■ TRY IT: Every record must be copied exactly, from first line to last.

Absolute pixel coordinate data
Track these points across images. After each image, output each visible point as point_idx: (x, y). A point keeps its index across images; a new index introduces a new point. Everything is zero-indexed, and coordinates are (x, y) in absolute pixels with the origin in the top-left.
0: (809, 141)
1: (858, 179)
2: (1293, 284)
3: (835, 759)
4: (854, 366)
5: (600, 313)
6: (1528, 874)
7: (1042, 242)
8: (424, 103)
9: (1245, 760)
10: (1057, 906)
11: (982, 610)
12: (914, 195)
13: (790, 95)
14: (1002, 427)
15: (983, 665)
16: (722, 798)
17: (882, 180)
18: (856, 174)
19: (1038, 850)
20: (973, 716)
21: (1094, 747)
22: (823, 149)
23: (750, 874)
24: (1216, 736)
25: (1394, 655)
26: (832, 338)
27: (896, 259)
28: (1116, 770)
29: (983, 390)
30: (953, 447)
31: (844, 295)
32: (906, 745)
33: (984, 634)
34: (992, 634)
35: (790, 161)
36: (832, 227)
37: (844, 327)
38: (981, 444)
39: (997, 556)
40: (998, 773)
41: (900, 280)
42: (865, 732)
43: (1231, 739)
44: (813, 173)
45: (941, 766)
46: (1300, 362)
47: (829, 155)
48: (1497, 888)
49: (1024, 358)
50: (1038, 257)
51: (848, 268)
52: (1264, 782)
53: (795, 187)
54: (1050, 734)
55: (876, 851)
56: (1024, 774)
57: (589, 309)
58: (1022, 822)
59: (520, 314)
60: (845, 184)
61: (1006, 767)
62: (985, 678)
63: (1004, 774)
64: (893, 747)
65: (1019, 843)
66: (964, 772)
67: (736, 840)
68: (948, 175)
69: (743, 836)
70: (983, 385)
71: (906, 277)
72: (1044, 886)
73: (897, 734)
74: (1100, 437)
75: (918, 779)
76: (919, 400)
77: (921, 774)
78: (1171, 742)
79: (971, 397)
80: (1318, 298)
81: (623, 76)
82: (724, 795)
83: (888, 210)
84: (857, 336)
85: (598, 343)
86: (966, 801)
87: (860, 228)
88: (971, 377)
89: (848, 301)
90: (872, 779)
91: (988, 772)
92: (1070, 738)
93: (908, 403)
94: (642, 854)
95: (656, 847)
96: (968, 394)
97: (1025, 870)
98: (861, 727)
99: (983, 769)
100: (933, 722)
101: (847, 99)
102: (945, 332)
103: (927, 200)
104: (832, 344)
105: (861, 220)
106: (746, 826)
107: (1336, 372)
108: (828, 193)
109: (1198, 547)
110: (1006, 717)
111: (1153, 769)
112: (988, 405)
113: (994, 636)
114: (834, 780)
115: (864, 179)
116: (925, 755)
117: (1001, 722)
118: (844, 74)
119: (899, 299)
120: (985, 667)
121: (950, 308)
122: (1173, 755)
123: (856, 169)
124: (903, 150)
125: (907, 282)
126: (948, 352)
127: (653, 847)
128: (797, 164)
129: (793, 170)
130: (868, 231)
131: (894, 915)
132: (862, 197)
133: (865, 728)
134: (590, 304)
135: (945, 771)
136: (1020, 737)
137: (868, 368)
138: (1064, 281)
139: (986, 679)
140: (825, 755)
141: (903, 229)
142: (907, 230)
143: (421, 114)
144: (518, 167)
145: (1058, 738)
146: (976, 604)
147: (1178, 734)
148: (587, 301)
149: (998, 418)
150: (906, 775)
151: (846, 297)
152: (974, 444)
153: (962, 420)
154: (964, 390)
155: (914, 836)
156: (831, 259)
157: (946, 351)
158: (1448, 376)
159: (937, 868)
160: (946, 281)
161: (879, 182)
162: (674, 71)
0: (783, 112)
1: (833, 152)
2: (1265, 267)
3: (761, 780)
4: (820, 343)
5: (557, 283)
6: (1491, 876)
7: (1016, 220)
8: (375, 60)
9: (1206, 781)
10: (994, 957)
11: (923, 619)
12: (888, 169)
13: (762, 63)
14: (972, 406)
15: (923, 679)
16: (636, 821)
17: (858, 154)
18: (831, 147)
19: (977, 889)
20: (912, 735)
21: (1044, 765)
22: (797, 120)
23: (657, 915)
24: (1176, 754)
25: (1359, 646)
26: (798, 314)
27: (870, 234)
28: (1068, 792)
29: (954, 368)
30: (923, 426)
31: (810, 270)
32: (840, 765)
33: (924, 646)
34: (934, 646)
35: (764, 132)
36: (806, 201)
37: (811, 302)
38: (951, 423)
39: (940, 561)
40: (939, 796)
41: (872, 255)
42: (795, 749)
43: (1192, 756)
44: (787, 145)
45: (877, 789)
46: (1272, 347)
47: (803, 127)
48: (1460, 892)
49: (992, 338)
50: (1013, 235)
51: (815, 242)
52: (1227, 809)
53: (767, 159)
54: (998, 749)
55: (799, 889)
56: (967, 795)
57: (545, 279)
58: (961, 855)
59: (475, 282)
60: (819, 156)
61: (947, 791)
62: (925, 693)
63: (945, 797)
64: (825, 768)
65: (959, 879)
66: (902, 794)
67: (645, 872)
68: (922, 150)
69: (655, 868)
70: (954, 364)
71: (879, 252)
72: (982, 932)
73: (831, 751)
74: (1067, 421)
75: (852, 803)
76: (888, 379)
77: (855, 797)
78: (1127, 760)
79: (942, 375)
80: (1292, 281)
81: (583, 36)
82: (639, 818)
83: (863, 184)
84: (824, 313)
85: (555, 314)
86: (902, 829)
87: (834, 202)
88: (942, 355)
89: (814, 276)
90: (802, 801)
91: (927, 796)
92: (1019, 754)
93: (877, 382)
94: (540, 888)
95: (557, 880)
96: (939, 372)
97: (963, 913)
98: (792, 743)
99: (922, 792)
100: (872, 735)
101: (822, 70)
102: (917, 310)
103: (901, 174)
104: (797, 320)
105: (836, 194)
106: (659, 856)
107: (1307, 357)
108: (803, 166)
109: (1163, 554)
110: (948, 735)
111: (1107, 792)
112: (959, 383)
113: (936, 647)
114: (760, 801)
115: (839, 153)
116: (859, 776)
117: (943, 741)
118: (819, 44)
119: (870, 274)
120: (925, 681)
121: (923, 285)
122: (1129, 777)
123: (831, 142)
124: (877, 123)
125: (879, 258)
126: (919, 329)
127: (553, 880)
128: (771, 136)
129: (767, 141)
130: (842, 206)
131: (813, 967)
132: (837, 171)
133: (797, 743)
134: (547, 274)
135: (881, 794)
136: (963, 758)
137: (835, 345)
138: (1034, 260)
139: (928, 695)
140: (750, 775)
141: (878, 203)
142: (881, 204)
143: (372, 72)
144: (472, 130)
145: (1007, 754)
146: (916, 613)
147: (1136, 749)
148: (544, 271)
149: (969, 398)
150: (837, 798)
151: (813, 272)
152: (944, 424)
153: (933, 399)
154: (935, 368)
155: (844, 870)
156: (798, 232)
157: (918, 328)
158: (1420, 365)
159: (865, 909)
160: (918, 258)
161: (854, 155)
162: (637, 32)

■ TASK SOLUTION:
Track these points across images. After each image, output each visible point as point_idx: (x, y). A point keeps its index across images; a new index introduces a new point. Everything is zero-indexed, and coordinates are (x, y) in absolute pixels with the origin in the top-left.
0: (809, 141)
1: (858, 179)
2: (1293, 284)
3: (835, 759)
4: (854, 366)
5: (600, 313)
6: (1528, 874)
7: (1042, 242)
8: (424, 103)
9: (1245, 760)
10: (1057, 906)
11: (982, 610)
12: (914, 195)
13: (790, 95)
14: (1002, 427)
15: (983, 665)
16: (722, 798)
17: (882, 180)
18: (856, 174)
19: (1038, 850)
20: (973, 716)
21: (1094, 747)
22: (823, 149)
23: (750, 874)
24: (1216, 736)
25: (1394, 655)
26: (832, 338)
27: (896, 259)
28: (1116, 770)
29: (983, 390)
30: (953, 447)
31: (844, 295)
32: (906, 745)
33: (984, 634)
34: (992, 634)
35: (790, 161)
36: (832, 227)
37: (844, 327)
38: (981, 444)
39: (997, 556)
40: (998, 773)
41: (900, 280)
42: (865, 732)
43: (1231, 739)
44: (813, 173)
45: (941, 766)
46: (1300, 362)
47: (829, 155)
48: (1497, 888)
49: (1024, 358)
50: (1038, 257)
51: (848, 268)
52: (1264, 782)
53: (795, 187)
54: (1050, 734)
55: (876, 851)
56: (1024, 774)
57: (589, 309)
58: (1022, 822)
59: (520, 314)
60: (845, 184)
61: (1006, 767)
62: (985, 678)
63: (1004, 774)
64: (893, 747)
65: (1019, 843)
66: (964, 772)
67: (736, 840)
68: (948, 175)
69: (743, 836)
70: (983, 385)
71: (906, 277)
72: (1044, 886)
73: (897, 734)
74: (1100, 437)
75: (918, 779)
76: (919, 400)
77: (921, 774)
78: (1171, 742)
79: (971, 397)
80: (1318, 298)
81: (623, 76)
82: (724, 795)
83: (888, 210)
84: (857, 336)
85: (598, 343)
86: (966, 801)
87: (860, 228)
88: (971, 377)
89: (848, 301)
90: (872, 779)
91: (988, 772)
92: (1070, 738)
93: (908, 403)
94: (642, 854)
95: (656, 847)
96: (968, 394)
97: (1025, 870)
98: (861, 727)
99: (983, 769)
100: (933, 722)
101: (847, 99)
102: (945, 332)
103: (927, 200)
104: (832, 344)
105: (861, 220)
106: (746, 826)
107: (1336, 372)
108: (828, 193)
109: (1198, 547)
110: (1006, 717)
111: (1153, 769)
112: (988, 405)
113: (994, 636)
114: (834, 780)
115: (864, 179)
116: (925, 755)
117: (1001, 722)
118: (844, 74)
119: (899, 299)
120: (985, 667)
121: (950, 308)
122: (1173, 755)
123: (856, 169)
124: (903, 150)
125: (907, 282)
126: (948, 352)
127: (653, 847)
128: (797, 164)
129: (793, 170)
130: (868, 231)
131: (894, 915)
132: (862, 197)
133: (865, 728)
134: (590, 304)
135: (945, 771)
136: (1020, 737)
137: (868, 368)
138: (1064, 281)
139: (986, 679)
140: (825, 755)
141: (903, 229)
142: (907, 230)
143: (421, 114)
144: (518, 167)
145: (1058, 738)
146: (976, 604)
147: (1178, 734)
148: (587, 301)
149: (998, 418)
150: (906, 775)
151: (846, 297)
152: (974, 444)
153: (962, 420)
154: (964, 390)
155: (914, 836)
156: (831, 259)
157: (946, 351)
158: (1448, 376)
159: (937, 868)
160: (946, 281)
161: (879, 182)
162: (674, 71)
0: (783, 112)
1: (833, 152)
2: (1265, 267)
3: (761, 780)
4: (820, 343)
5: (557, 283)
6: (1491, 876)
7: (1016, 220)
8: (375, 60)
9: (1206, 781)
10: (994, 957)
11: (923, 619)
12: (888, 169)
13: (762, 63)
14: (972, 406)
15: (923, 679)
16: (636, 821)
17: (858, 154)
18: (831, 147)
19: (977, 889)
20: (912, 735)
21: (1044, 765)
22: (797, 120)
23: (657, 915)
24: (1176, 754)
25: (1359, 646)
26: (798, 314)
27: (870, 234)
28: (1068, 792)
29: (954, 368)
30: (923, 426)
31: (810, 270)
32: (840, 765)
33: (924, 646)
34: (934, 646)
35: (764, 132)
36: (806, 201)
37: (811, 302)
38: (951, 423)
39: (940, 561)
40: (939, 796)
41: (872, 255)
42: (795, 749)
43: (1192, 756)
44: (787, 145)
45: (877, 789)
46: (1272, 347)
47: (803, 127)
48: (1460, 892)
49: (992, 338)
50: (1013, 235)
51: (815, 242)
52: (1227, 809)
53: (767, 159)
54: (998, 749)
55: (799, 889)
56: (967, 795)
57: (545, 279)
58: (961, 855)
59: (475, 282)
60: (819, 156)
61: (947, 791)
62: (925, 693)
63: (945, 797)
64: (825, 768)
65: (959, 879)
66: (902, 794)
67: (645, 872)
68: (922, 150)
69: (655, 868)
70: (954, 364)
71: (879, 252)
72: (982, 932)
73: (831, 751)
74: (1067, 421)
75: (852, 803)
76: (888, 379)
77: (855, 797)
78: (1127, 760)
79: (942, 375)
80: (1292, 281)
81: (583, 36)
82: (639, 818)
83: (863, 184)
84: (824, 313)
85: (555, 314)
86: (902, 829)
87: (834, 202)
88: (942, 355)
89: (814, 276)
90: (802, 801)
91: (927, 796)
92: (1019, 754)
93: (877, 382)
94: (540, 888)
95: (557, 880)
96: (939, 372)
97: (963, 913)
98: (792, 743)
99: (922, 792)
100: (872, 735)
101: (822, 70)
102: (917, 310)
103: (901, 174)
104: (797, 320)
105: (836, 194)
106: (659, 856)
107: (1307, 357)
108: (803, 166)
109: (1163, 554)
110: (948, 735)
111: (1107, 792)
112: (959, 383)
113: (936, 647)
114: (760, 801)
115: (839, 153)
116: (859, 776)
117: (943, 741)
118: (819, 44)
119: (870, 274)
120: (925, 681)
121: (923, 285)
122: (1129, 777)
123: (831, 142)
124: (877, 123)
125: (879, 258)
126: (919, 329)
127: (553, 880)
128: (771, 136)
129: (767, 141)
130: (842, 206)
131: (813, 967)
132: (837, 171)
133: (797, 743)
134: (547, 274)
135: (881, 794)
136: (963, 758)
137: (835, 345)
138: (1034, 260)
139: (928, 695)
140: (750, 775)
141: (878, 203)
142: (881, 204)
143: (372, 72)
144: (472, 130)
145: (1007, 754)
146: (916, 613)
147: (1136, 749)
148: (544, 271)
149: (969, 398)
150: (837, 798)
151: (813, 272)
152: (944, 424)
153: (933, 399)
154: (935, 368)
155: (844, 870)
156: (798, 232)
157: (918, 328)
158: (1420, 365)
159: (865, 909)
160: (918, 258)
161: (854, 155)
162: (637, 32)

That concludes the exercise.